### Task goal
Count the lines below that contain the string "length", with uppercase and lowercase letters matching, and give only the number.

── The data ──

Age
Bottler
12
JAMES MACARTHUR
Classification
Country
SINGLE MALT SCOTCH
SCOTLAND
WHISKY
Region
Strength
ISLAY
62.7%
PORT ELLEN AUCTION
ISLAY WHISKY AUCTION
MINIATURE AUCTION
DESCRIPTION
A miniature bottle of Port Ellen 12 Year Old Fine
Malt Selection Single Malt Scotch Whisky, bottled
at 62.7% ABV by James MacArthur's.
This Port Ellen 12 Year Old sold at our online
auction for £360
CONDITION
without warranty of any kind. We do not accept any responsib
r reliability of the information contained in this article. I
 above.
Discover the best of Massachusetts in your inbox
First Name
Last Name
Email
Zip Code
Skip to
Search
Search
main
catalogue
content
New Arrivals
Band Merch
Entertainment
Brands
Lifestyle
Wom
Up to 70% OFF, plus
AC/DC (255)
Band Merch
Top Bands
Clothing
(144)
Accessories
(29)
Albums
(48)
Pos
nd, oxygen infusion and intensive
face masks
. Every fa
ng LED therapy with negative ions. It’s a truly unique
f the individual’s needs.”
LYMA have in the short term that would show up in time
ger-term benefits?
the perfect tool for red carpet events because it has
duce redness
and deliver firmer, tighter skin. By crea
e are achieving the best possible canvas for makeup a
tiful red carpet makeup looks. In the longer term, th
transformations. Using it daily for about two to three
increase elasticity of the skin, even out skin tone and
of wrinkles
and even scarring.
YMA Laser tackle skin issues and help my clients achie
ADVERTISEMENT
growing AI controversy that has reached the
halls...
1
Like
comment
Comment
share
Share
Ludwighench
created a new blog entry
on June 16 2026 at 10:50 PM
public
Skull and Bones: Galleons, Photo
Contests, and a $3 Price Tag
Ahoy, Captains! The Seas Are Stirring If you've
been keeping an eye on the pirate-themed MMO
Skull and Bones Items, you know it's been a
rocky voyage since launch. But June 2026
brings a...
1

───
── The data ──

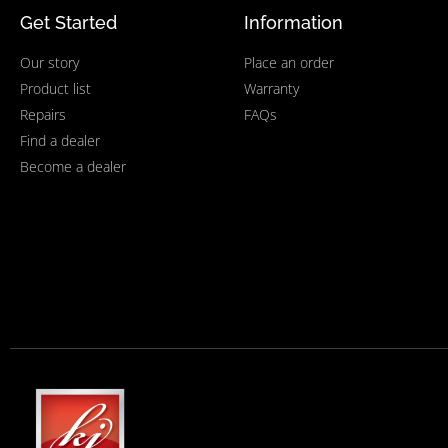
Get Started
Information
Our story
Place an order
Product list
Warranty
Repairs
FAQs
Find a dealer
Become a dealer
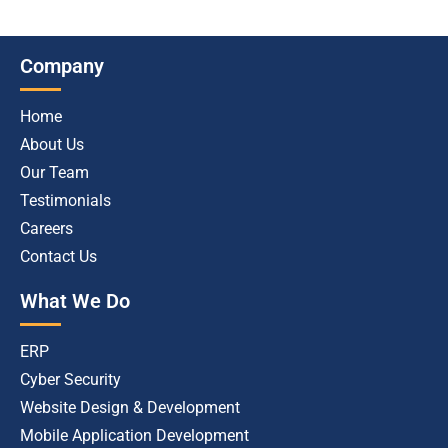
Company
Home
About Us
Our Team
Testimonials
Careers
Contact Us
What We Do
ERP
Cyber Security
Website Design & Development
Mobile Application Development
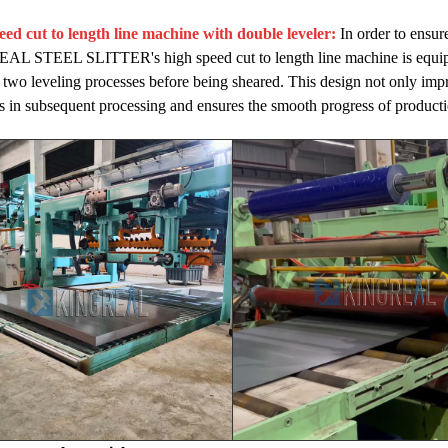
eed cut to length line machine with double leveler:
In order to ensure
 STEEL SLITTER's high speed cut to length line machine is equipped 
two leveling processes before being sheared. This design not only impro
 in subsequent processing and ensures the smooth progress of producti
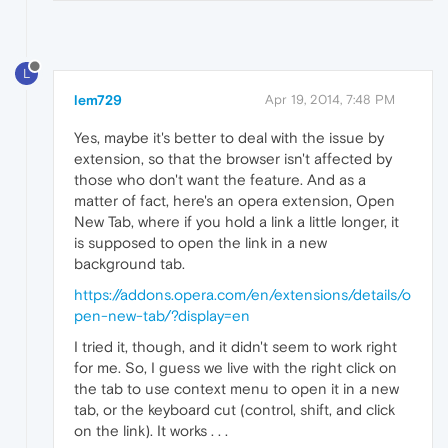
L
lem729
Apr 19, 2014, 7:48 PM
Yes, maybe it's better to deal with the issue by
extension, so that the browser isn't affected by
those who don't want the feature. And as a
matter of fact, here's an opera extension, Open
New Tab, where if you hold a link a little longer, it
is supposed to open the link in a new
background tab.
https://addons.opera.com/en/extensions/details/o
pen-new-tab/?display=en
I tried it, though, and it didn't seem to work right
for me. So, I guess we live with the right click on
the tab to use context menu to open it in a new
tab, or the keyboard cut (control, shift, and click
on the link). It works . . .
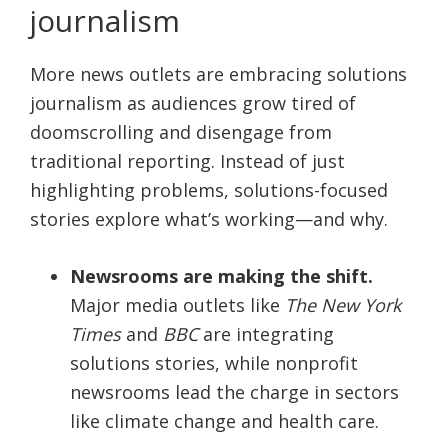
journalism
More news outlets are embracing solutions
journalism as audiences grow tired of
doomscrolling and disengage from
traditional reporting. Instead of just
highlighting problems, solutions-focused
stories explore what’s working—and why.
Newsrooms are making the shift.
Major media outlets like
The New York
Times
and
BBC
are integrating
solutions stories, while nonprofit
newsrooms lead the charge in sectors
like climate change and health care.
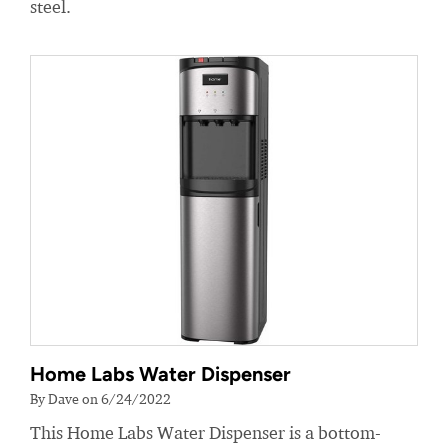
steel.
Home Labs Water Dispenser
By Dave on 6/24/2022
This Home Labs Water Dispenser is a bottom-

───

### Answer space
2